Мотоцикл, выскочив на улицу деревни, которую только что штурмовали советские истребители, остановился [296] у каменного дома. Под окном стоял огромный старый тополь, расщепленный снарядом.
До ночи просидел я у тополя, наблюдая, как, словно растревоженные муравьи, сновали по улице гитлеровские солдаты. «Да, отчаянные, плохие времена наступили для вас, господа оккупанты! - думал я. - Приходится рассчитываться за все, что вы натворили на нашей земле. Но это только цветочки. То ли еще будет!…»

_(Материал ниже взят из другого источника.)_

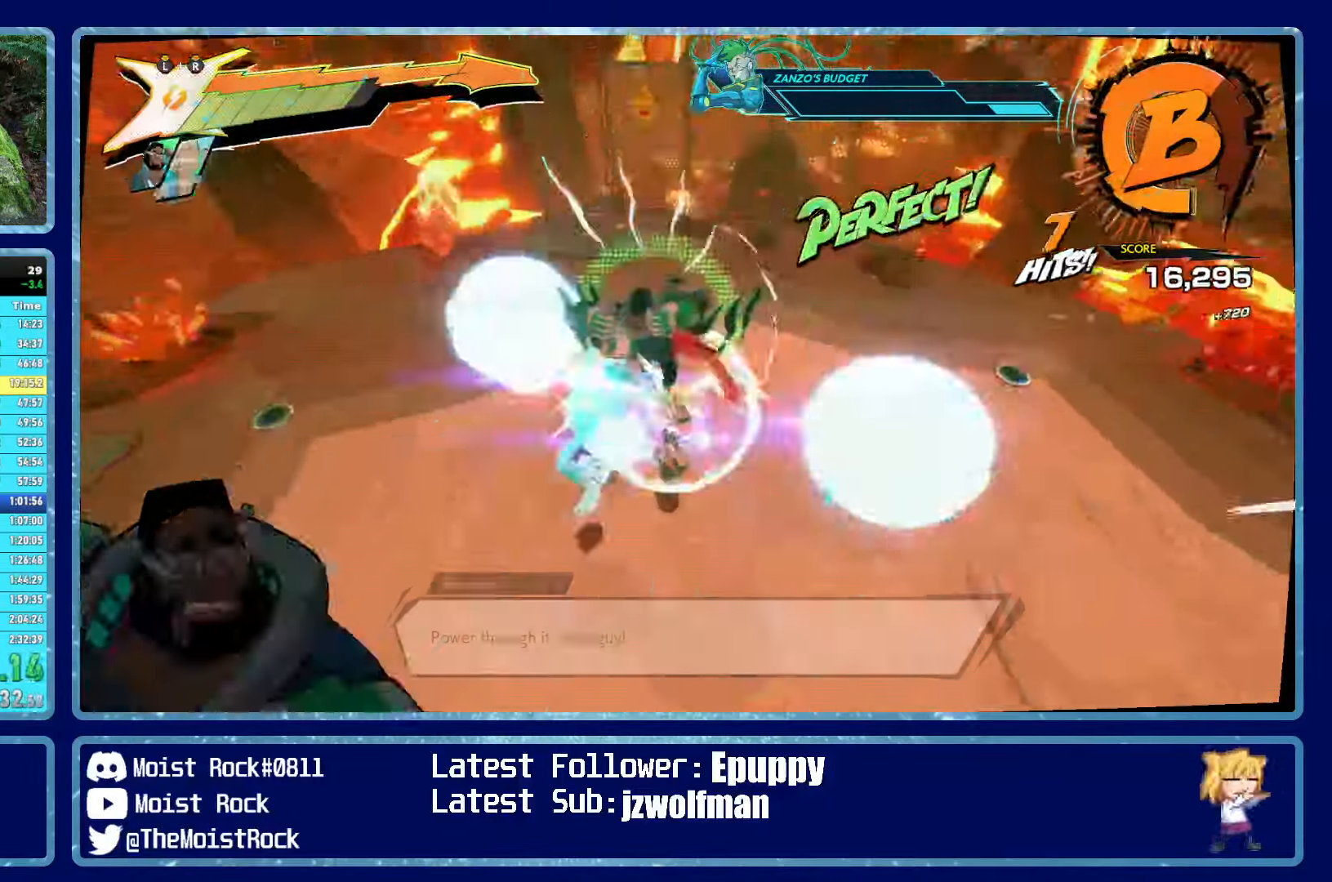
{"buttons": [], "left_stick": "left", "right_stick": "left", "events": [[67, "R2", "down"], [150, "left_stick", "up"], [150, "right_stick", "right"], [184, "R2", "up"], [200, "right_stick", "center"], [334, "left_stick", "left"], [450, "right_stick", "left"]]}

Несколько раз сменялись часовые, не оставлявшие без внимания ни одного моего движения. Наконец прибыл переводчик и сообщил, что приехал генерал и хочет со мной говорить. Мы вошли в хату. Хозяйка со страхом и болью смотрела на меня. И словно угадав ее мысли, позабыв о немцах, я сказал: «Все равно убегу». В большой комнате, пол которой был устлан награбленными коврами, а стены увешаны картинами, сидел сухой, высокий гитлеровец. Овчарка, лежавшая у его ног, вскочила и бросилась мне навстречу. Я инстинктивно отпрянул назад. Солдат вскинул винтовку и ударом приклада свалил меня на пол.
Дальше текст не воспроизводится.